--- Excerpted passage ---
This model serves as an example of how to model spot welds in COMSOL Multiphysics.
Model Definition
The beam geometry is made of two single hat-shaped plates with the following dimensions:
Table 1: Single hat plate Geometry Definitions.
Dimension
Top hat plate
Bottom hat plate
Length (mm)
500
500
Width (mm)
150
150
Flange width (mm)
28
28
Height (mm)
40
20
Hat width (mm)
75
80
Thickness (mm)
1.5
1.5
This model uses shell elements, so the geometry is only represented as embedded 3D faces representing the midsurface of the full geometry as shown in Figure 1.
Figure 1: Double hat beam geometry.
The plates are connected on both sides of the flanges by ten spot welds with a diameter of 6 mm. The spot welds are equally spaced along the beam (the y direction) with a distance of 50 mm. In a first step, all the nuggets are aligned in the x direction. In a second step, an offset parameter is introduced to generate a misalignment in the x direction.
The built-in material Structural Steel is used to provide the material properties.
No constraints are applied to the structure. That is, free-free modes are considered. The rigid body modes are, however, not computed.
The mesh, shown in Figure 2, consists of a structured quad mesh, defined with a maximum element size of 6 mm.
Figure 2: Mesh.
The mesh is not adapted to the locations of the spot welds.
Results and Discussion
The eigenfrequencies of the beam are summarized in Table 2 below. Figure 3 and Figure 4 show the corresponding mode shapes.
Table 2: Natural frequencies.
Mode Number
Frequency (Hz), No Offset
Frequency (Hz), 4 mm Offset
1
384
410
2
391
423
3
431
433
4
456
460
5
731
738
6
876
878
Figure 3: Mode shapes (mode 1 to 3).
Figure 4: .Mode shapes (mode 4 to 6).
It can be noticed that the nugget position affects mainly the two first modes. The two first frequencies increase significantly with the offset, while the other ones show little change. Increasing the offset even more would even cause a swap in the ordering of modes 2 and 3.
Notes About the COMSOL Implementation
The Spot Welds feature for shell connections creates cohesive forces at the specified nugget location. The nugget is defined by its center coordinates and diameter. The coordinates can be stored in a text file and imported into the model. The location is independent of the mesh, so you do not need to regenerate a mesh after adding, or changing, a weld location. The given location does not need to be exactly on the destination surface, as it is automatically projected to the nearest destination boundary.
---
__Tasks for this exercise__
a) According to the spot weld model description, what diameter do the spot welds have?
b) Write out the part of the spot weld model description starting with "No constraints are" and going on through "the spot welds.", with no changes.
--- Material shown ---
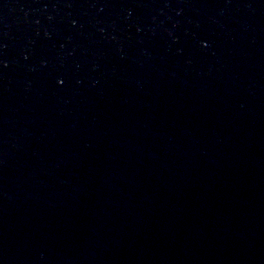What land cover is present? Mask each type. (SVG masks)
I'll return each instance as SVG.
<instances>
[{
	"label": "water",
	"instance_id": "obj_1",
	"mask_svg": "<svg viewBox=\"0 0 264 264\" xmlns=\"http://www.w3.org/2000/svg\"><path fill=\"white\" fill-rule=\"evenodd\" d=\"M0 264H264V0H0Z\"/></svg>",
	"mask_w": 264,
	"mask_h": 264
}]
</instances>
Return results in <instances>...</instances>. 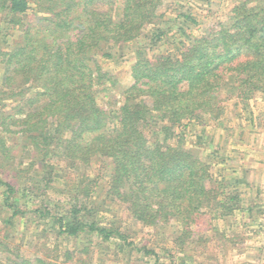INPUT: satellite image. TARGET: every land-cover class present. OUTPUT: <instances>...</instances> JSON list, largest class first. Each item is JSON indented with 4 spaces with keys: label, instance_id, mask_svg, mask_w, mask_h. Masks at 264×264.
<instances>
[{
    "label": "trees",
    "instance_id": "obj_1",
    "mask_svg": "<svg viewBox=\"0 0 264 264\" xmlns=\"http://www.w3.org/2000/svg\"><path fill=\"white\" fill-rule=\"evenodd\" d=\"M233 2L194 36L165 0H0V264H197L244 242L219 226L257 225L230 140L264 128V0ZM120 53L126 84L104 66ZM134 226L173 229L162 255Z\"/></svg>",
    "mask_w": 264,
    "mask_h": 264
},
{
    "label": "rangeland",
    "instance_id": "obj_2",
    "mask_svg": "<svg viewBox=\"0 0 264 264\" xmlns=\"http://www.w3.org/2000/svg\"><path fill=\"white\" fill-rule=\"evenodd\" d=\"M234 5L233 0H165L163 6V12H165L166 20H174L180 10L182 12L192 11L194 17L201 22L200 26H190L186 28L187 32H192L194 36L201 35L204 27L216 24L218 20H222L228 14L231 7ZM181 7V9H180ZM179 8V9H177ZM4 15L0 16V22L2 23ZM2 25V24H1ZM6 28V27H5ZM176 33V32H175ZM190 34V33H189ZM180 36L177 35L174 40L179 41ZM185 38V37H183ZM133 62V55L121 53L116 56L114 60H105L104 66L108 70L113 71L123 83L129 81V69ZM253 106L256 108V113L264 111V107L258 102L253 101ZM219 138V137H217ZM233 143L232 147L233 160L231 165L234 168L239 169L238 176L241 179V190L243 192V200L246 206L257 205L255 208L254 216L257 225L249 226L248 228H242L239 225L240 217H230L227 219L224 227L228 234L237 233L244 238V242L238 243L236 247L232 244L227 245L225 251H219L218 248L203 249L197 251L200 252L196 256L197 264H264V128H258L252 134L249 130L241 137L235 136L230 140ZM260 189V192L259 190ZM119 219L124 220L127 224L131 225V222L127 220V215L119 210ZM245 221L249 222L251 219L245 218ZM215 226L219 225V222H214ZM135 227V226H134ZM136 228V227H135ZM133 228L130 230L131 235L135 242L149 241L150 246H156L157 251L160 253L159 247L161 244H165L166 241L173 236V229L168 227L164 232H149L140 231L139 228ZM74 244L70 243L69 247ZM232 245V246H231ZM233 247L235 249H233ZM212 248V247H211ZM112 248H106L105 250ZM28 255L35 253L34 249L28 246L26 248ZM105 250H103L105 252ZM103 252V253H104ZM126 258L125 255L121 256ZM119 260V264H131ZM129 258L135 259V253L131 252Z\"/></svg>",
    "mask_w": 264,
    "mask_h": 264
}]
</instances>
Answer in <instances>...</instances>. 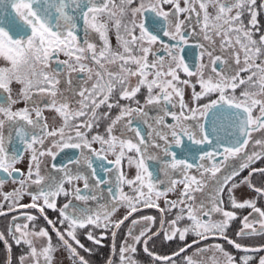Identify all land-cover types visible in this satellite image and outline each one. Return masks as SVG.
---
__Answers in order__
a) 6 mm

b)
No constraints are applied to the structure. That is, free-free modes are considered. The rigid body modes are, however, not computed.
The mesh, shown in Figure 2, consists of a structured quad mesh, defined with a maximum element size of 6 mm.
Figure 2: Mesh.
The mesh is not adapted to the locations of the spot welds.